## [RECORDS FOR PROCESSING]
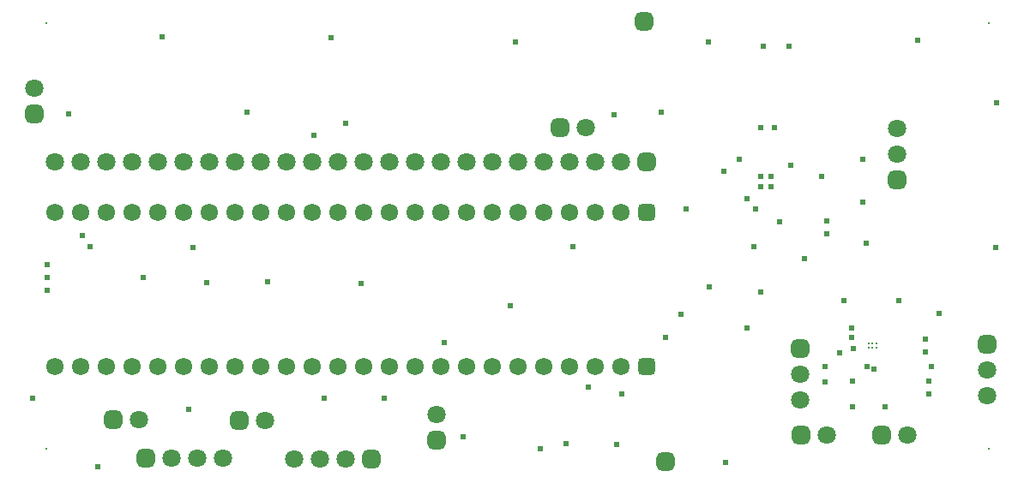
<source format=gbs>
G04*
G04 #@! TF.GenerationSoftware,Altium Limited,Altium Designer,21.6.4 (81)*
G04*
G04 Layer_Color=16711935*
%FSLAX44Y44*%
%MOMM*%
G71*
G04*
G04 #@! TF.SameCoordinates,7EEBCD2D-C3DC-42FC-9086-E37A22DFF102*
G04*
G04*
G04 #@! TF.FilePolarity,Negative*
G04*
G01*
G75*
%ADD48C,1.8032*%
G04:AMPARAMS|DCode=49|XSize=1.8032mm|YSize=1.8032mm|CornerRadius=0.5016mm|HoleSize=0mm|Usage=FLASHONLY|Rotation=0.000|XOffset=0mm|YOffset=0mm|HoleType=Round|Shape=RoundedRectangle|*
%AMROUNDEDRECTD49*
21,1,1.8032,0.8000,0,0,0.0*
21,1,0.8000,1.8032,0,0,0.0*
1,1,1.0032,0.4000,-0.4000*
1,1,1.0032,-0.4000,-0.4000*
1,1,1.0032,-0.4000,0.4000*
1,1,1.0032,0.4000,0.4000*
%
%ADD49ROUNDEDRECTD49*%
G04:AMPARAMS|DCode=50|XSize=1.8032mm|YSize=1.8032mm|CornerRadius=0.5016mm|HoleSize=0mm|Usage=FLASHONLY|Rotation=90.000|XOffset=0mm|YOffset=0mm|HoleType=Round|Shape=RoundedRectangle|*
%AMROUNDEDRECTD50*
21,1,1.8032,0.8000,0,0,90.0*
21,1,0.8000,1.8032,0,0,90.0*
1,1,1.0032,0.4000,0.4000*
1,1,1.0032,0.4000,-0.4000*
1,1,1.0032,-0.4000,-0.4000*
1,1,1.0032,-0.4000,0.4000*
%
%ADD50ROUNDEDRECTD50*%
%ADD51C,0.2000*%
%ADD52C,1.7232*%
G04:AMPARAMS|DCode=53|XSize=1.7232mm|YSize=1.7232mm|CornerRadius=0.4816mm|HoleSize=0mm|Usage=FLASHONLY|Rotation=180.000|XOffset=0mm|YOffset=0mm|HoleType=Round|Shape=RoundedRectangle|*
%AMROUNDEDRECTD53*
21,1,1.7232,0.7600,0,0,180.0*
21,1,0.7600,1.7232,0,0,180.0*
1,1,0.9632,-0.3800,0.3800*
1,1,0.9632,0.3800,0.3800*
1,1,0.9632,0.3800,-0.3800*
1,1,0.9632,-0.3800,-0.3800*
%
%ADD53ROUNDEDRECTD53*%
%ADD54C,0.6200*%
%ADD64C,0.2500*%
D48*
X562700Y347093D02*
D03*
X879450Y43250D02*
D03*
X869250Y346150D02*
D03*
Y320750D02*
D03*
X799950Y43157D02*
D03*
X274650Y19500D02*
D03*
X300050D02*
D03*
X325450D02*
D03*
X204400Y20250D02*
D03*
X179000D02*
D03*
X153600D02*
D03*
X774000Y77850D02*
D03*
Y103250D02*
D03*
X415000Y63200D02*
D03*
X245700Y57807D02*
D03*
X121450Y58507D02*
D03*
X18000Y386200D02*
D03*
X37900Y313150D02*
D03*
X63300D02*
D03*
X88700D02*
D03*
X114100D02*
D03*
X139500D02*
D03*
X266500D02*
D03*
X342700D02*
D03*
X368100D02*
D03*
X393500D02*
D03*
X444300D02*
D03*
X469700D02*
D03*
X520500D02*
D03*
X571300D02*
D03*
X596700D02*
D03*
X545900D02*
D03*
X495100D02*
D03*
X418900D02*
D03*
X317300D02*
D03*
X291900D02*
D03*
X241100D02*
D03*
X215700D02*
D03*
X190300D02*
D03*
X164900D02*
D03*
X958750Y82200D02*
D03*
Y107600D02*
D03*
D49*
X537300Y347093D02*
D03*
X619750Y452000D02*
D03*
X854050Y43250D02*
D03*
X641250Y17000D02*
D03*
X774550Y43157D02*
D03*
X350850Y19500D02*
D03*
X128200Y20250D02*
D03*
X220300Y57807D02*
D03*
X96050Y58507D02*
D03*
X622100Y313150D02*
D03*
D50*
X869250Y295350D02*
D03*
X774000Y128650D02*
D03*
X415000Y37800D02*
D03*
X18000Y360800D02*
D03*
X958750Y133000D02*
D03*
D51*
X960000Y30000D02*
D03*
Y450000D02*
D03*
X30000D02*
D03*
Y30000D02*
D03*
D52*
X215700Y110750D02*
D03*
X241100D02*
D03*
X342700D02*
D03*
X393500D02*
D03*
X469700D02*
D03*
X571300D02*
D03*
X596700D02*
D03*
X545900D02*
D03*
X520500D02*
D03*
X495100D02*
D03*
X444300D02*
D03*
X418900D02*
D03*
X368100D02*
D03*
X317300D02*
D03*
X291900D02*
D03*
X266500D02*
D03*
X190300D02*
D03*
X164900D02*
D03*
X139500D02*
D03*
X114100D02*
D03*
X88700D02*
D03*
X63300D02*
D03*
X37900D02*
D03*
X215700Y263150D02*
D03*
X241100D02*
D03*
X342700D02*
D03*
X393500D02*
D03*
X469700D02*
D03*
X571300D02*
D03*
X596700D02*
D03*
X545900D02*
D03*
X520500D02*
D03*
X495100D02*
D03*
X444300D02*
D03*
X418900D02*
D03*
X368100D02*
D03*
X317300D02*
D03*
X291900D02*
D03*
X266500D02*
D03*
X190300D02*
D03*
X164900D02*
D03*
X139500D02*
D03*
X114100D02*
D03*
X88700D02*
D03*
X63300D02*
D03*
X37900D02*
D03*
D53*
X622100Y110750D02*
D03*
Y263150D02*
D03*
D54*
X839250Y232750D02*
D03*
X835750Y273750D02*
D03*
X835500Y315500D02*
D03*
X227750Y362500D02*
D03*
X30400Y211500D02*
D03*
Y186000D02*
D03*
X816900Y176000D02*
D03*
X871600D02*
D03*
X729681Y266500D02*
D03*
X170250Y68500D02*
D03*
X590500Y359750D02*
D03*
X798750Y95750D02*
D03*
Y111250D02*
D03*
X597850Y84000D02*
D03*
X16000Y79750D02*
D03*
X80750Y12250D02*
D03*
X363500Y79750D02*
D03*
X304000Y80000D02*
D03*
X656000Y162500D02*
D03*
X549500Y229250D02*
D03*
X340500Y193250D02*
D03*
X684250Y190000D02*
D03*
X734750Y184714D02*
D03*
X640750Y140000D02*
D03*
X748600Y346750D02*
D03*
X700500Y16000D02*
D03*
X967250Y228500D02*
D03*
X968250Y371500D02*
D03*
X890000Y433500D02*
D03*
X683000Y431500D02*
D03*
X493250D02*
D03*
X310750Y436000D02*
D03*
X143750Y436750D02*
D03*
X422750Y135000D02*
D03*
X51700Y360800D02*
D03*
X592750Y33500D02*
D03*
X542500Y34750D02*
D03*
X441507Y41150D02*
D03*
X248242Y194900D02*
D03*
X188258Y194150D02*
D03*
X65250Y240750D02*
D03*
X30400Y198750D02*
D03*
X125750Y199000D02*
D03*
X763000Y427750D02*
D03*
X738000Y427500D02*
D03*
X794750Y299150D02*
D03*
X800400Y242250D02*
D03*
X728600Y229750D02*
D03*
X661000Y266500D02*
D03*
X698500Y304250D02*
D03*
X636500Y362250D02*
D03*
X517550Y30000D02*
D03*
X721500Y148900D02*
D03*
X900650Y96093D02*
D03*
X825850D02*
D03*
X897650Y125592D02*
D03*
X903250Y110500D02*
D03*
X824500Y140000D02*
D03*
X826092Y128750D02*
D03*
X765000Y310250D02*
D03*
X745000Y289000D02*
D03*
X735250D02*
D03*
X744885Y298635D02*
D03*
X735115D02*
D03*
X713500Y315750D02*
D03*
X721500Y276500D02*
D03*
X778600Y217250D02*
D03*
X753450Y254200D02*
D03*
X800400Y254750D02*
D03*
X735400Y346750D02*
D03*
X325500Y351500D02*
D03*
X900650Y83593D02*
D03*
X910850Y163092D02*
D03*
X813000Y124192D02*
D03*
X846750Y108000D02*
D03*
X857650Y71093D02*
D03*
X825850D02*
D03*
X840000Y111000D02*
D03*
X897650Y138092D02*
D03*
X824750Y149250D02*
D03*
X488025Y171000D02*
D03*
X565250Y90500D02*
D03*
X174250Y229000D02*
D03*
X73000Y229500D02*
D03*
X294193Y339150D02*
D03*
D64*
X841500Y133592D02*
D03*
X845500Y129593D02*
D03*
X841500D02*
D03*
X849500D02*
D03*
X845500Y133592D02*
D03*
X849500D02*
D03*
M02*

</source>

## [DIRECTIVE]
What is wanted is a copy of every line in the listing that includes the word "FLASHONLY".

## [ANSWER BELOW]
G04:AMPARAMS|DCode=49|XSize=1.8032mm|YSize=1.8032mm|CornerRadius=0.5016mm|HoleSize=0mm|Usage=FLASHONLY|Rotation=0.000|XOffset=0mm|YOffset=0mm|HoleType=Round|Shape=RoundedRectangle|*
G04:AMPARAMS|DCode=50|XSize=1.8032mm|YSize=1.8032mm|CornerRadius=0.5016mm|HoleSize=0mm|Usage=FLASHONLY|Rotation=90.000|XOffset=0mm|YOffset=0mm|HoleType=Round|Shape=RoundedRectangle|*
G04:AMPARAMS|DCode=53|XSize=1.7232mm|YSize=1.7232mm|CornerRadius=0.4816mm|HoleSize=0mm|Usage=FLASHONLY|Rotation=180.000|XOffset=0mm|YOffset=0mm|HoleType=Round|Shape=RoundedRectangle|*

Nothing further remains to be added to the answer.